[163] La vérité est le fondement et la raison de la perfection et de la beauté, car il est certain qu'une chose, de quelque nature qu'elle soit, est belle et parfaite si elle est tout ce qu'elle doit être et si elle a tout ce qu'elle doit avoir. (MS 49, I 260).
[164] Les passions ont une injustice et un propre intérêt qui fait qu'elles offensent et blessent toujours, même lorsqu'elles parlent raisonnablement et équitablement; la charité a seule le privilège de dire quasi tout ce qui lui plaît et de ne blesser jamais personne (max. 9, I 9).
[165] Le monde, ne connaissant point le véritable mérite, n'a garde de pouvoir le récompenser; aussi n'élève-t-il à ses grandeurs et à ses dignités que des personnes qui ont de belles qualités apparentes et il couronne généralement tout ce qui luit quoique tout ce qui luit ne soit pas de l'or (max. 166, I 173).
[166] Comme il y a de bonnes viandes qui affadissent le coeur, il y a un mérite fade et des personnes qui dégoûtent avec des qualités bonnes et estimables (max. 155, I 162, 2e état).
[167] Nous ne sommes pas difficiles à consoler des disgrâces de nos amis lorsqu'elles servent à nous faire faire quelque belle action (max. 235, I 249).
[168] Quand il n'y a que nous qui sachions nos crimes, ils sont bientôt oubliés (max. 196, I 207).

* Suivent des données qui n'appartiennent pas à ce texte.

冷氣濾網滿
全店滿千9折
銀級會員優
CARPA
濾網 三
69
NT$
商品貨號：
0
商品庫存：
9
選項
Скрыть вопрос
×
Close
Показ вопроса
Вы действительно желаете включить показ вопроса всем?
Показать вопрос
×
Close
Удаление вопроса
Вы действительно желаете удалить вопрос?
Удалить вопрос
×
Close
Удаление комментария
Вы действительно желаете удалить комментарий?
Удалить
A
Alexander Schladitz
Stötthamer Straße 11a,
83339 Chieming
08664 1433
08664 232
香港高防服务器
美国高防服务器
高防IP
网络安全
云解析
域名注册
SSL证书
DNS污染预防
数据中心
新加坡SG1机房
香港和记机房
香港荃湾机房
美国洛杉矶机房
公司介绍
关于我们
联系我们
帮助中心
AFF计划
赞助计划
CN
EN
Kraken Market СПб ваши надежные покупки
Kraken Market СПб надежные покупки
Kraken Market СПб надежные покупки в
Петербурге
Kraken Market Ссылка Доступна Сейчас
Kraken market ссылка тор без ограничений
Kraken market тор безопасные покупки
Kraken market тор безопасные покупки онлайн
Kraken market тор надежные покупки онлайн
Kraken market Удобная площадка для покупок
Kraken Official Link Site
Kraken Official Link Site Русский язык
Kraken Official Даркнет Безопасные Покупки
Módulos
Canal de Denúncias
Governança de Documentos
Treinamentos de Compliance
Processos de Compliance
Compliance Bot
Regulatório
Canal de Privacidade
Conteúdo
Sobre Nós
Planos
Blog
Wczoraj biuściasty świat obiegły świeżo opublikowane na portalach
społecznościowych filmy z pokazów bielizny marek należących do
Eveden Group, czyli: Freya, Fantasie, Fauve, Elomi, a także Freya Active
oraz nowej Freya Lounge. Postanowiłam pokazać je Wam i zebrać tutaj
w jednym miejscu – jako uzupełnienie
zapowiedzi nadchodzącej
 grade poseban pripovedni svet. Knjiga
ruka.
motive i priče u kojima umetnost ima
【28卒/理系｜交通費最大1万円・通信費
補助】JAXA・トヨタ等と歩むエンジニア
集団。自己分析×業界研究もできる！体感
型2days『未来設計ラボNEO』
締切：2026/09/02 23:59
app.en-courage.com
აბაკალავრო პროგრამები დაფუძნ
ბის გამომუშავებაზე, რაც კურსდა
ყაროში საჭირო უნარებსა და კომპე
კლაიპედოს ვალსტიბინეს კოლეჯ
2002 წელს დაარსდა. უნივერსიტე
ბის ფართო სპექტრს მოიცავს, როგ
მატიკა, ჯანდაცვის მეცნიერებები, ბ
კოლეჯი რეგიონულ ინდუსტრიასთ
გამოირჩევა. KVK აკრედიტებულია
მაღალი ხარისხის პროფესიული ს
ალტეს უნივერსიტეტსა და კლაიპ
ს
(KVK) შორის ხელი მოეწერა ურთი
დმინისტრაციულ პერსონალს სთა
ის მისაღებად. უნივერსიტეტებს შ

[169] L'intérêt donne toute sorte de vertus et de vices (max. 253, I 276).
[170] Plusieurs personnes s'acquittent des devoirs de la reconnaissance, quoiqu'il soit vrai de dire que personne n'en a effectivement (max. 224, I 238).
[171] Pour s'établir dans le monde, on fait tout ce qu'on peut pour y paraître établi (max. 56, I 65).
[172] Dans toutes les professions et dans tous les arts, chacun se fait une mine et un extérieur qu'il met en la place de la chose dont il veut avoir le mérite, de sorte que tout le monde n'est composé que de mines, et c'est inutilement que nous travaillons à y trouver les choses (max. 256, I 279).